**演習本文**.
■ ■ ■ ■
大学での生活についてですが、正直、勉強を真面目にしていた超優等生だったということは全くありません。それどころか、逆に優等生では全く無かったように自分自身では思います。そんな、私が学生時代で一番思い出に残っていることは、4年生の研究室(生活空間研究室)での活動、卒業論文です。論文のタイトルは「水上住宅の様態と居住実態に関する研究」で、内容はタイの水上住宅で生活している人々の生活スタイルを調査した論文です。毎日8時45分には研究室にとにかく行き、卒業論文を書いていましたが、なかなか、思うように進まず、涙を流したこともありました。だから、完成をした時の喜びは人一倍のものがありました。卒業論文を通して文章の書くことの難しさ、自分の思いを他人にうまく伝えることの難しさを学びました。
次に社会人となっての話ですが、私の会社は入社して1年目は全員大阪で1年間の研修があり、神戸の寮に全員が寝泊りを共にします。寮生活はとても楽しくいろいろなイベントを自分達で企画、実行し自分達が主体となって行いました。その中で同期同士の繋がりをとても強く感じ、また、PDCAのサイクルを考える訓練にもなっていたように思います。さて、業務ですが、私は見積部、作業所、設計部と3つの部署をローテーションし、会社内での各部署の役割と仕事、会社組織のどこに立場があるのかを学びました。1年目は仕事を覚えるというのではなく、会社の中で人の顔を覚え、「こんなときにはこの人を頼っていけば問題は解決できる」という、人と人との繋がりを学んだように思います。
■ ■ ■ ■
**データ抜粋**.
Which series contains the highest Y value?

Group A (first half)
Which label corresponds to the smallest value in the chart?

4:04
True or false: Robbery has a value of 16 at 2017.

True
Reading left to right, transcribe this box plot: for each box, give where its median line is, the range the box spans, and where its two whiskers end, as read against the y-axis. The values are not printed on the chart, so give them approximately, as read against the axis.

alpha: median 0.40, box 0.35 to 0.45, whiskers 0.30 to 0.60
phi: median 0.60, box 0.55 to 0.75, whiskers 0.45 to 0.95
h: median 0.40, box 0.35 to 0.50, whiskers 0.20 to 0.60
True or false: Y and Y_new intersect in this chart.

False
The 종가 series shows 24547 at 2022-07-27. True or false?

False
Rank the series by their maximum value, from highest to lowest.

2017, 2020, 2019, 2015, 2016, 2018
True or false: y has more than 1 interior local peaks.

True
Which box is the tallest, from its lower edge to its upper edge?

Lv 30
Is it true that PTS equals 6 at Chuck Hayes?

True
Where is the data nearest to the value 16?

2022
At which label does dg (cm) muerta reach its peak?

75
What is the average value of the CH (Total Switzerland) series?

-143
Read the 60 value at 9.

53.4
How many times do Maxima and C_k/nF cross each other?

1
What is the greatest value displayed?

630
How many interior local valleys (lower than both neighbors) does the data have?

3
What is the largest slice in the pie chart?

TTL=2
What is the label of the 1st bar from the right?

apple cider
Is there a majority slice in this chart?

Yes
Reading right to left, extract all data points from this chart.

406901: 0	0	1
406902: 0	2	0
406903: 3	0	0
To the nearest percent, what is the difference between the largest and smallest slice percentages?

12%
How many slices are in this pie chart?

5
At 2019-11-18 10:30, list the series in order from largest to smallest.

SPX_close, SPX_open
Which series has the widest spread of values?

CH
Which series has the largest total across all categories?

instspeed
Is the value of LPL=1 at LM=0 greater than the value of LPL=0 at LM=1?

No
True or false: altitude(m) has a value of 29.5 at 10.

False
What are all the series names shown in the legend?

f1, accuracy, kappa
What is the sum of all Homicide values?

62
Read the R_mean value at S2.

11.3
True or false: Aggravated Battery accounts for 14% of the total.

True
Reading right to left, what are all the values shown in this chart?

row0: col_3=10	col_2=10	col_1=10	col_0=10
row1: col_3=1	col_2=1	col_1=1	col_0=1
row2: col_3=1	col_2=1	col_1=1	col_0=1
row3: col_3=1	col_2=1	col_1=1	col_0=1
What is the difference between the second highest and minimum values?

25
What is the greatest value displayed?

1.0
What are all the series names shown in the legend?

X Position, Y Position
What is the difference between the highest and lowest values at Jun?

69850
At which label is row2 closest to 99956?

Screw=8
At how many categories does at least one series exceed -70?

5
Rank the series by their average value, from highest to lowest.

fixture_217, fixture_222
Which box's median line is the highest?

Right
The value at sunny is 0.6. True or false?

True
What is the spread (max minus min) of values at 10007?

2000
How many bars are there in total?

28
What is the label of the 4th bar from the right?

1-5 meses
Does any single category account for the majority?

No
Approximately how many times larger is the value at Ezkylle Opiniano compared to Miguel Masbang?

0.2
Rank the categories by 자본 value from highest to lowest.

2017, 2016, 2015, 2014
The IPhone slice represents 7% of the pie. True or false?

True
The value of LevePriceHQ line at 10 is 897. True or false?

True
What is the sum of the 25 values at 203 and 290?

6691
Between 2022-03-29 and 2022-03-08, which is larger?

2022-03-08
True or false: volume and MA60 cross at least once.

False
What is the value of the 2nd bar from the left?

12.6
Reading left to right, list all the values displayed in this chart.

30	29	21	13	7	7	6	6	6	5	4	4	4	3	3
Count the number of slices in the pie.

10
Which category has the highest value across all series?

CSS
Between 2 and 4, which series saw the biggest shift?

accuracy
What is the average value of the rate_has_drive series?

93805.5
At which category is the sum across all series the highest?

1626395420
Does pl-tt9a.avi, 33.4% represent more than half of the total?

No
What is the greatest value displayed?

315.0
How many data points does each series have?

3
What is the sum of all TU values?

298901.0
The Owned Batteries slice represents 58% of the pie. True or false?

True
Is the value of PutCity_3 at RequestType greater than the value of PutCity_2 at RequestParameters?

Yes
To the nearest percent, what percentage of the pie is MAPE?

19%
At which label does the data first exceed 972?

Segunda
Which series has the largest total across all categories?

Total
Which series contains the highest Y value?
■ ■ ■ ■
**演習課題**.
1 - 本文で、筆者がローテーションした部署をすべて挙げよ。
2 - 本文によると、筆者は毎日何時に研究室へ行っていたか。
3 - 本文のうち、「大学での生活についてですが、」を含む語句で始まり「ることの難しさを学びました。」で終わる部分を書き写せ。
本文に書かれていることだけを手がかりにすること。

**解答一覧**.
1 - 見積部、作業所、設計部

2 - 8時45分

3 -
大学での生活についてですが、正直、勉強を真面目にしていた超優等生だったということは全くありません。それどころか、逆に優等生では全く無かったように自分自身では思います。そんな、私が学生時代で一番思い出に残っていることは、4年生の研究室(生活空間研究室)での活動、卒業論文です。論文のタイトルは「水上住宅の様態と居住実態に関する研究」で、内容はタイの水上住宅で生活している人々の生活スタイルを調査した論文です。毎日8時45分には研究室にとにかく行き、卒業論文を書いていましたが、なかなか、思うように進まず、涙を流したこともありました。だから、完成をした時の喜びは人一倍のものがありました。卒業論文を通して文章の書くことの難しさ、自分の思いを他人にうまく伝えることの難しさを学びました。